None of this is easy.
We generally assume that the future will be more or less a linear continuation of the past trends. For example, we have seen that someone may assume that atmospheric CO2 concentrations will continue to rise because that is what has happened since the early 1950s.
But drastic change often occurs at “tipping points”. A system suddenly shifts from one state to another very different state. An example is a potential climate tipping point is what is sometimes referred to as the “clathrate gun”. This is an unproven hypothesis hat increases in sea temperatures (caused, in part, by increased methane concentrations in the atmosphere) can trigger the sudden release of methane from methane clathrate compounds contained within seabed permafrost. This has the effect of releasing more methane, thus creating a positive feedback loop, an irreversible runaway process comparable to the firing of a gun.

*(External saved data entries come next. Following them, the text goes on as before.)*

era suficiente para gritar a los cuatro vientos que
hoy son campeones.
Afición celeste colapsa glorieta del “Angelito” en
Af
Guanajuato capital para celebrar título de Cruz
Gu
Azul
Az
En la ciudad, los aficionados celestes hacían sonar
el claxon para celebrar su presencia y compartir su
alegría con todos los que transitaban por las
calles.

Understanding climate change requires an understanding of non-linearities, such as the clathrate gun.
One of the occupational hazards of studying climate change is that people tend to drift toward extremes. (The polarizing nature of social media probably has something to do with this.) At one end of the scale we have the “doomers” who maintain that we are heading toward catastrophe sometime in the near future. At the other end are those who tout “hopium”. Like Wilkins Micawber in the novel David Copperfield they are sure that “something will come up”.
“Doomer” predictions are too numerous to count, but they go back a long way. For example, in the year 2009 a leading Peak Oil writer said,
Ordinary people are unlikely to be able to afford oil products AT ALL within 5 years.
Twelve years after her forecast we see people are grumbling about rising fuel prices but the roads remain as congested as ever.
At the other end of the spectrum there is the hopium (defined as being addicted to false and unrealistic hopes). For example, on November 20th 2021, the Richmond Times-Dispatch newspaper featured an article entitled Nuclear fusion is close enough to start dreaming. Maybe nuclear fusion has a future, but any article on the topic needs to address the fact that that technology has been “on the horizon” for almost three generations. This article failed to do so. The article The Tortuous Way to Nuclear Fusion provides for more realistic reading.
A good generalist knows to steer clear of extremes such as these.